Communication and the soul


There is something happening in my personal life right now that I never really considered happening; I have a child that is developmentally delayed in communication.

This is new territory for me. I’m a little raw over it though Max-more than likely- has a very mild form of it. Today we have our first appointment with a Speech Therapist. Sorry if this post isn’t as elloquent as I want it to be. I’m a ball of tangled nerves right now.

His entire three years I have spent waiting for that magic moment that his verbal skills unlock and, in turn, unlock the secrets to this little human. I keep waiting. Every day. Hoping. Nothing happens. One of the most wonderful things about being a parent is seeing that human that you have nurtured, develop and bloom, watching with awe and fascination as the petals unfold and the personality is revealed unique and special. It’s something else.

The first thing that comes to mind, that strikes the barrier between infant and toddler, between new human and emerging one, is communication. Baby books are filled with empty spaces to enter in first sounds, first words, first names, first everythings that are uttered out of cupid bow lips. His baby book is mostly blank. I can’t help feeling the void.
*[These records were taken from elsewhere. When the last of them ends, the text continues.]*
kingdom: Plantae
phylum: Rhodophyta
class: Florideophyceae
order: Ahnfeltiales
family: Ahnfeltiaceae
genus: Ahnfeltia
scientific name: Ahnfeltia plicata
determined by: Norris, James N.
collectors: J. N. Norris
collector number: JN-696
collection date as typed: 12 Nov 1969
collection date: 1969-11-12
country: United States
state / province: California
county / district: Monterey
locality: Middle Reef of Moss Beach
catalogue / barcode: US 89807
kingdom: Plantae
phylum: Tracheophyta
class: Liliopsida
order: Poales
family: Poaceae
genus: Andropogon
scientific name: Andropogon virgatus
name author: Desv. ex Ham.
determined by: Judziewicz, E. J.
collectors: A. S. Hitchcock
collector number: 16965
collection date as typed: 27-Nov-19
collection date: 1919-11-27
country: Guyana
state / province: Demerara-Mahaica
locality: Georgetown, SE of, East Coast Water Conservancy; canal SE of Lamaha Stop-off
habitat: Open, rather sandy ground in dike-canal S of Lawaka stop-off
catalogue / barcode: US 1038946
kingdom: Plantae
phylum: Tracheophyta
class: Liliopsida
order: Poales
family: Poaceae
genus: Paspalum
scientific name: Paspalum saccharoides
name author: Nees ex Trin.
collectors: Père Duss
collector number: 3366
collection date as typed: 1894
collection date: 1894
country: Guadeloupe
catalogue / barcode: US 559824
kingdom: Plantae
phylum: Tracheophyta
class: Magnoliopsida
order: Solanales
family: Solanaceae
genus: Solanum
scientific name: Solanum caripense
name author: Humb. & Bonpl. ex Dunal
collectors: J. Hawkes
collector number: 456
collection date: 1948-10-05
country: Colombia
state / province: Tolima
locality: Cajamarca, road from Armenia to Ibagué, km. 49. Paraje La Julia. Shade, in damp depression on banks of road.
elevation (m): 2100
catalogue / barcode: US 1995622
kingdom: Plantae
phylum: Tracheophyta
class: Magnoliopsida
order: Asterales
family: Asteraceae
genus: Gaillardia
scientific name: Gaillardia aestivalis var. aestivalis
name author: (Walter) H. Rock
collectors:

For someone that revolves around communication this is devestating for me. If you’ve ever met me in person you know I like to talk, a lot. My nickname in softball was “Mouth”. My teacher once told my mom I could charm the scales off a snake and he’d be happy to give them to me.  “I like to read” is an egregious understatement. I was reading at four, my oldest son was, too. My eldest daughter is nicknamed Wee-ah because that was all fifteen month old Alex could say. I’ve been writing since I was an early teen, documenting the horrors that were my life at the time. Poems, I still have, dictating the pain of youth and much worse traumas. I write now, I can’t imagine not.

The point of all this is that my life revolves around words. They are the doors to my soul, the windows I look out, the expression in my heart. I feel as though my child, with his inability to communicate in words to me, is like a little puzzle box. There is something secret and special hidden deep inside and I cannot access it. I keep waiting.

We have tried teaching him ASL and he does, reluctantly, sign a few things. ASL is our first additional language in the home though I’m sure to others our signing is like a toddler. The majority of Max’s communicating is done with pointing and screaming. Giving me empty cups to fill instead of asking, throwing them at me when I don’t comply. Bringing me his shoes when he wants to go out, throwing them at me when I don’t comply. (I think you get the picture). Though he does say some things, somewhat clearly and kinda consistently, it is something we need to address.

This has given me new appreciation for the spoken word. How amazing is it that we, as a society, have developed a way to consistently and efficiently communication with each other? How wonderful that we have learned how to take those words and commit them to paper, to be able to read things people long dead have thought, that others that come after us will be able to do the same?

I think, verbal society as a whole, we take this for granted.

I’m confident that at some time down the line my son will be able to communicate with me either verbally or with signs, that he will learn to read those sounds that have a hard time forming in his tiny mouth. Right now, he’s playing with magnetic letters and I’m trying not to panic over the appointment. I think I’m going to go play with him.